Mit Hilfe von Hermann Glockners Philosophiegeschichte zeigte er, wie Karl Jaspers die Transzendenz (das Jenseits) als Metaphysik "beschwört" und die Existenz als ständig zu vollziehende Aufgabe sieht. Der Mensch muss das Wagnis des Scheiterns eingehen, um darin das Sein zu erfahren. Im Untergang wird alles transparent. Jaspers kann als Kantianer bezeichnet werden. Doch heute hilft uns der notwendige Glaube an die drei Kantschen Ideale Gott, Freiheit und Unsterblichkeit nicht weiter.

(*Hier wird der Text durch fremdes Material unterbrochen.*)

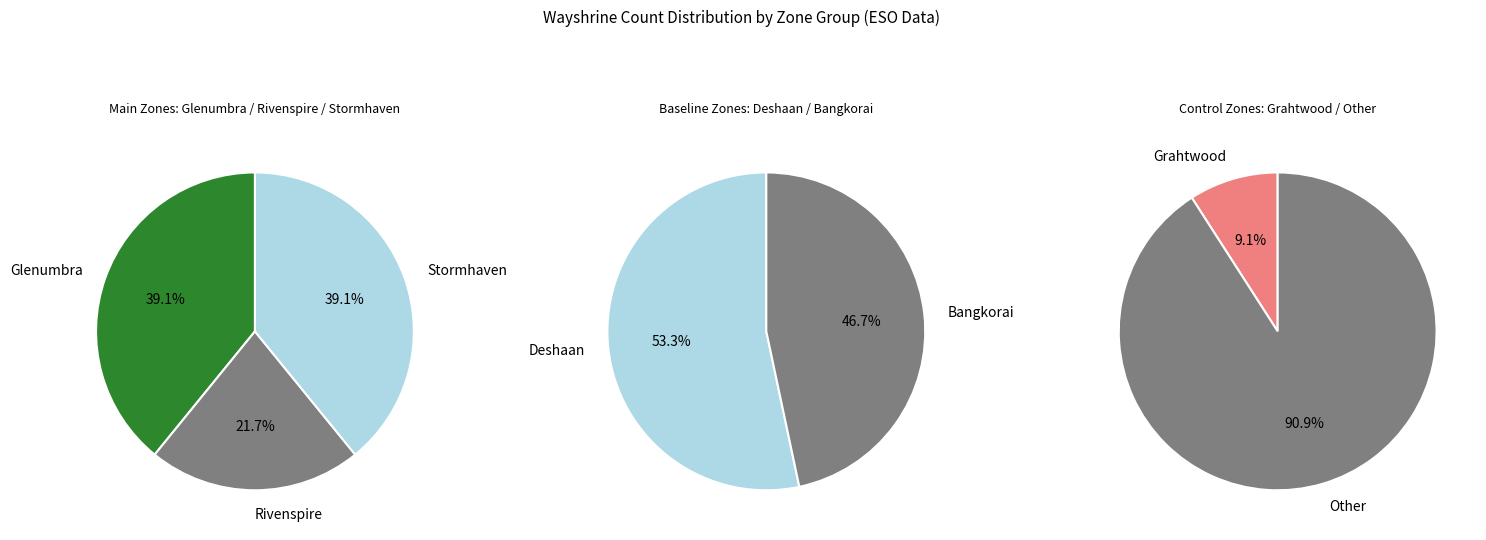

How many segments does this pie chart have?

7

Das ist für den modernen Menschen keine befriedigende Weltanschauung.
Auch Heidegger überzeugt nicht, verfiel er doch 1933 selbst dem "man", dem Mitläufertum .Die Bezeichnung Unverborgenheit für "aletheia"(Wahrheit), in welcher die "Lichtung" des sichverbergenden Bergens gewährt wird, die Sein (Anwesenheit) und Denken (Vernehmen) erst für- und zueinanderstellt, ist unrichtig, bedeutet doch "a-letheia" die Aufhebung des "Vergessens".

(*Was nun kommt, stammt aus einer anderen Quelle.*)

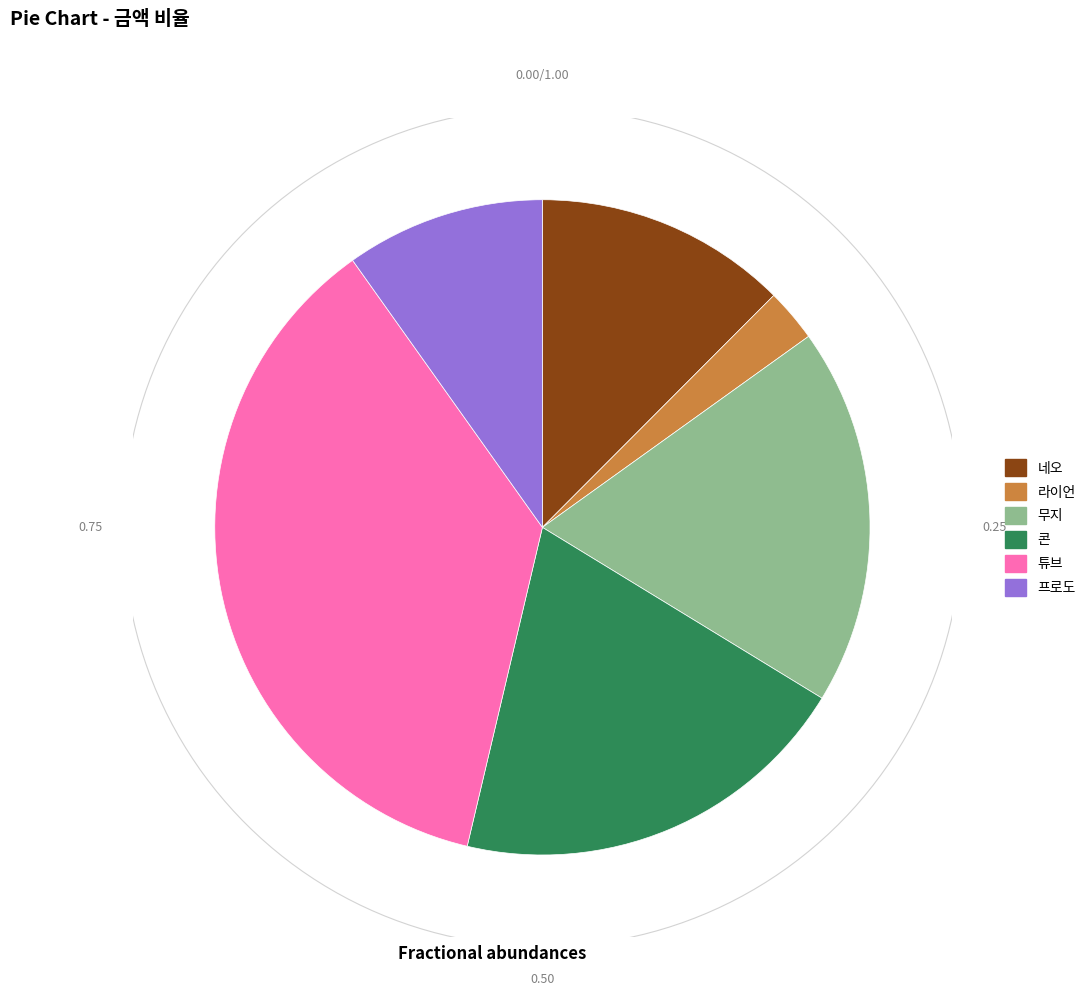

To the nearest percent, what is the average slice percentage?

17%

Mit Rudolf Steiner in das Göttliche eindringen
Nach Kant kann der Mensch infolge der Beschränktheit seines Erkennens nicht in das Göttlich-Geistige eindringen. Dr. Hans Büchenbacher bezieht deshalb wie Rudolf Steiner gegen Kant Stellung. Unabdingbare Voraussetzung für das Verständnis von Steiner, besonders seiner okkulten Schriften, ist die Kenntnis und Durchführung seiner "Philosophie der Freiheit" (1894). Man muss einen "Ausnahmezustand des Bewusstseins" herstellen. Nach der Konzentration auf ein beliebiges Thema muss man von ihm absehen und rein den Denkprozess, die Begriffsabfolge wiederholen. Dann werden die Begriffe zu geistigen Realitäten, zu Kraftwesenheiten. Das ist die erste göttliche Seinserfahrung, die man erreichen muss, damit man die eigenen hellseherischen und übersinnlichen Erfahrungen verstehen kann. Verbunden mit moralischer Phantasie erlebt man dann das Göttliche. Das ist "ein Leben in Gott".
Anfangs dieses Jahrhunderts ermöglichten die Theosophischen Gesellschaften Steiner, Vorträge zu halten. 1911 aber trennten sich die Wege, und nur deutsche und schwedische Gruppen blieben bei Steiner.
Abschliessend wurde das fast eherne Gesetz der Weltgeschichte erwähnt, nach welchem die grossen Kulturperioden genau 2160 Jahre dauern.
Steiner nimmt in der heutigen Epoche einen bedeutenden Platz ein und strebt die Verwirklichung des christlichen Impulses an, die darin besteht, den Verlockungen Luzifers und Ahrimans zu widerstehen. Darum muss Steiners Werk und Wirken mit heiliger Nüchternheit betrachtet und nachgelebt werden.
[Von Hans Büchenbacher erschien 1962 eine kleine Broschüre im anthroposophischen Verlag, Dornach: „Die ‚Philosophie der Freiheit’ und die Gegenwart“.]